Mariel Hemingway has written what is probably one of the most anticipated memoirs for those familiar with ’70s and ’80s Hollywood gossip. As the granddaughter of iconic author Ernest Hemingway and the sister of Margeaux Hemingway — both of whom waged very public battles with alcoholism and ended their own lives after living in the spotlight — Hemingway is now talking firsthand about her own struggles and triumphs throughout her life and career in her new memoir, Out Came the Sun, from publisher Regal Arts.
While Hemingway does discuss what’s known as “the Hemingway curse,” the real selling point of her story is how many men she worked with who made her professional and personal life a living hell, starting with Woody Allen. While still a teenager, Hemingway starred alongside Allen in Manhattan. When filming was over, the notoriously skeevy filmmaker flew to her parents’ house to whisk her away to Paris the next day, but he didn’t make it very clear whether or not she was getting her own bedroom once they got there. Rather than step in and protect their young daughter, her parents actually tried encouraging her to strike something up with him.
Hemingway recalls waking up in the middle of the night ‘with the certain knowledge that I was an idiot’.
She then went to Allen’s guest room, shook him awake and asked: ‘I’m not going to get my room am I?’
While he fumbled to put on his glasses, Hemingway made up her mind before he could even respond.
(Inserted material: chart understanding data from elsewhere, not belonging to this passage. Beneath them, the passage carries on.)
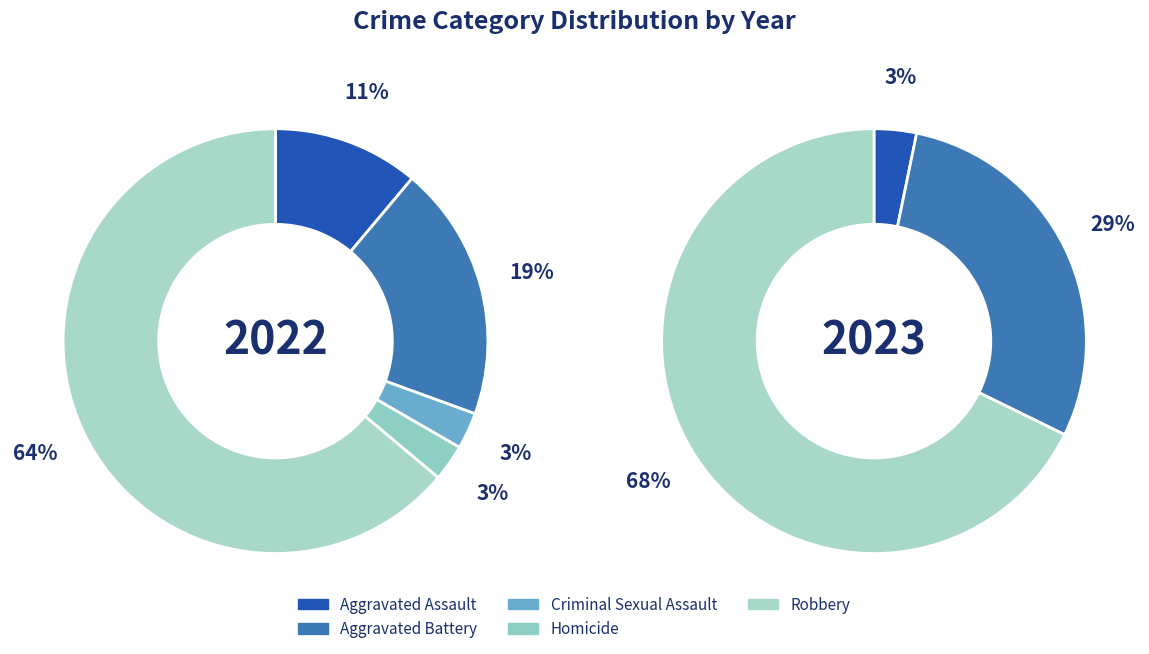

What is the majority slice?

Robbery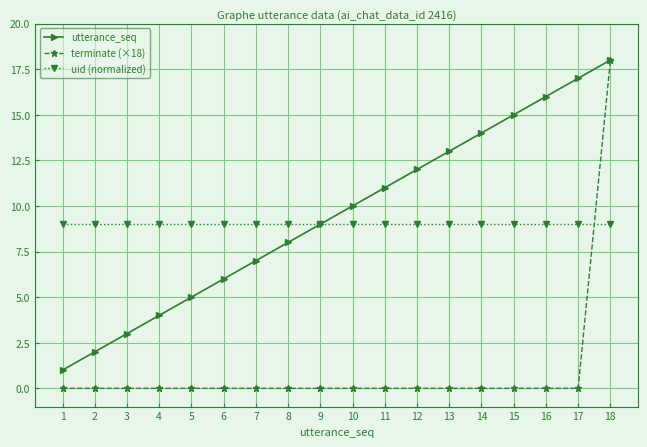

What is the minimum value for utterance_seq?

1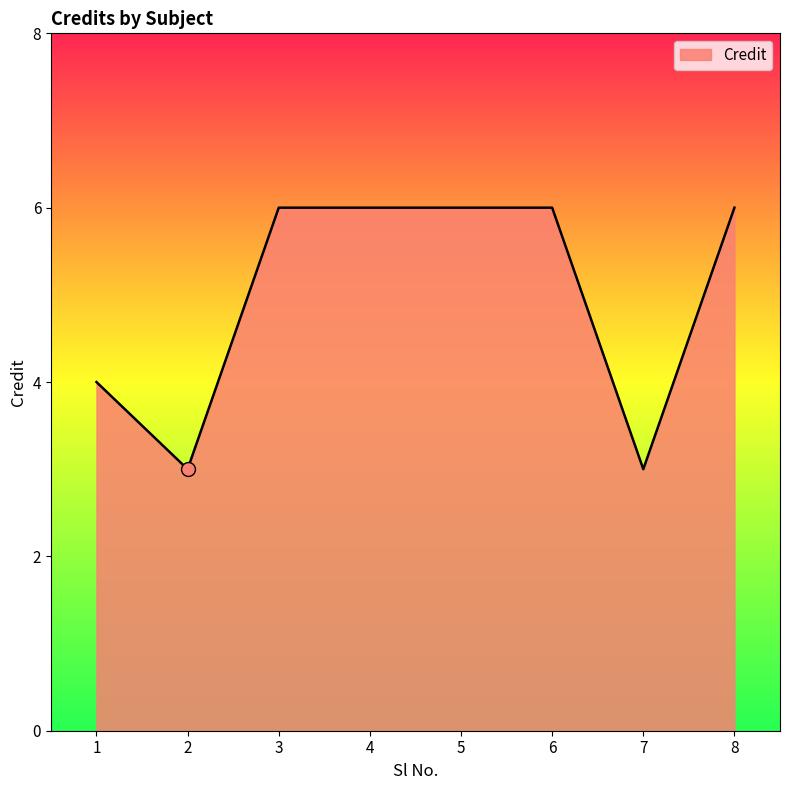

At which category does the data reach its first local valley?

2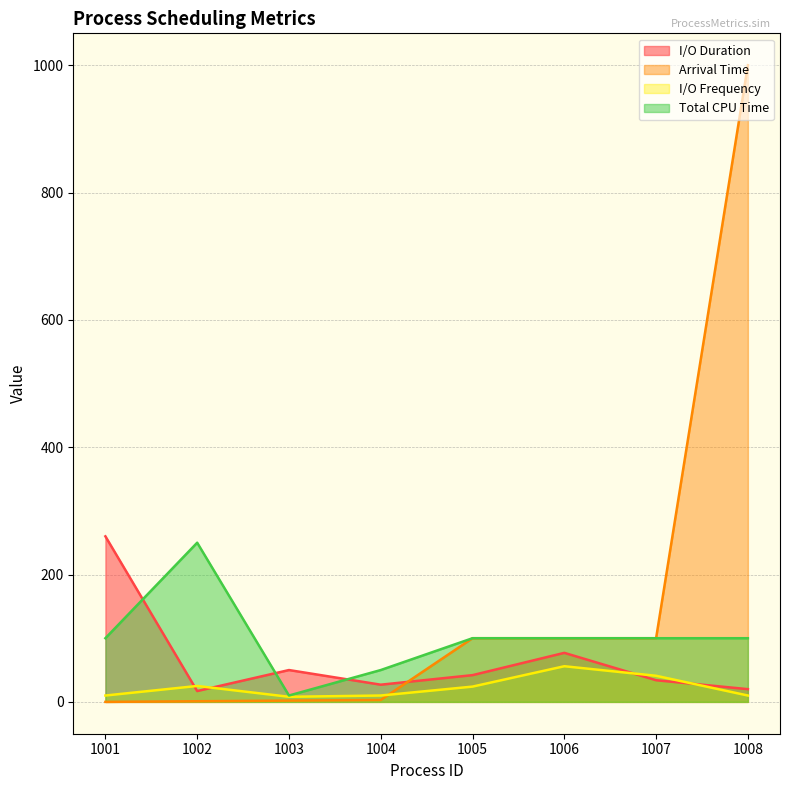

What is the highest value of the Total CPU Time series?

250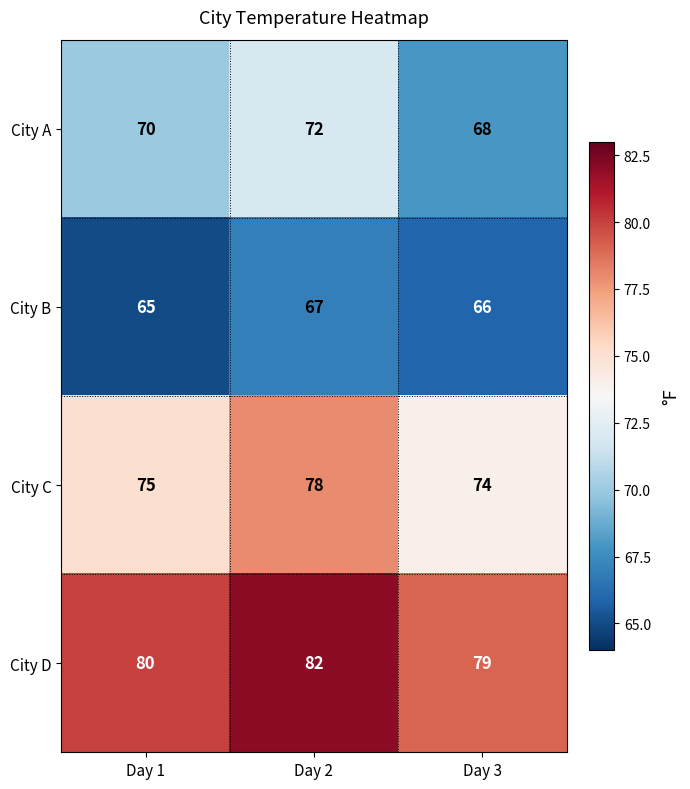

What is the average value of the City C series?

76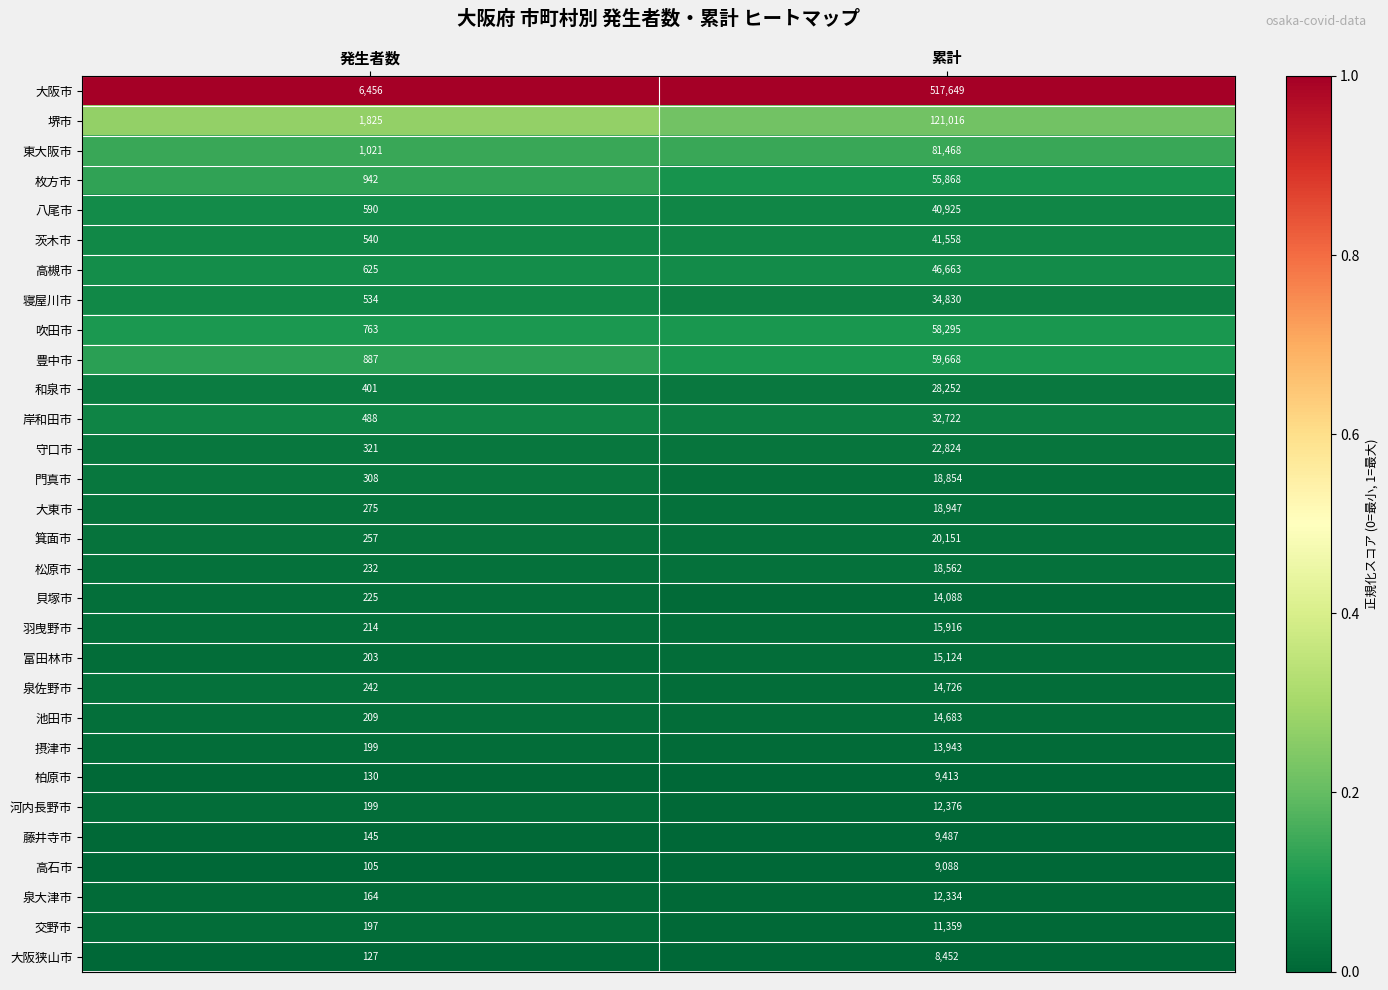

Rank the series at 累計 from highest to lowest value.

大阪市, 堺市, 東大阪市, 豊中市, 吹田市, 枚方市, 高槻市, 茨木市, 八尾市, 寝屋川市, 岸和田市, 和泉市, 守口市, 箕面市, 大東市, 門真市, 松原市, 羽曳野市, 富田林市, 泉佐野市, 池田市, 貝塚市, 摂津市, 河内長野市, 泉大津市, 交野市, 藤井寺市, 柏原市, 高石市, 大阪狭山市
‘I can’t go to Paris with you,’ she said.
The next morning, Allen ordered a private jet and left the family’s ranch.
But we all expect Woody Allen to be a creep. It’s Hemingway’s Robert De Niro story that’s a little surprising, only because he was beat out for a role by Eric Roberts. And guess what? They’re both terrible! De Niro read for Roberts’ role in Star 80, about the doomed Playboy model Dorothy Stratten, but “didn’t look anything like the Robert De Niro that I was in love with,” writes Hemingway. “He was fat and unpleasant and talking in that thick accent. And then, he started to hit on me.”
But Roberts was barely a step up:
‘He was a dream during rehearsals – but he ‘turned into a monster’ when she said she wouldn’t go out with him.
‘He wouldn’t look at me until cameras started, or he would stomp down on my toes just before a close-up. He even spit in my face once’.
‘Eric wore me out every day. He made a difficult movie more difficult. And then like magic, his personality switched back’. At the end of the shoot, he said, ‘Didn’t we have a wonderful time’?
But the absolute worst behavior that Hemingway had to endure sounds as though it came from Bob Fosse, the director of Star 80, who apparently went on “drug-fueled rampages” after work, during which he’d pursue Hemingway. When she resisted, he called her “a manipulative little cunt.”
What a peach! After years of tending to herself and, most likely, being honest with herself, she feels like she’s accepted her crazy life for what it is. She’s owning it:
‘I am not a Hemingway scholar, but I am a Hemingway, and to me, that means that I have a ticket to understanding a world of darkness, of courage, of sadness, of excitement, and at times – of complete lunacy.’
It was clearly not an easy road to this point, but she got here, didn’t she?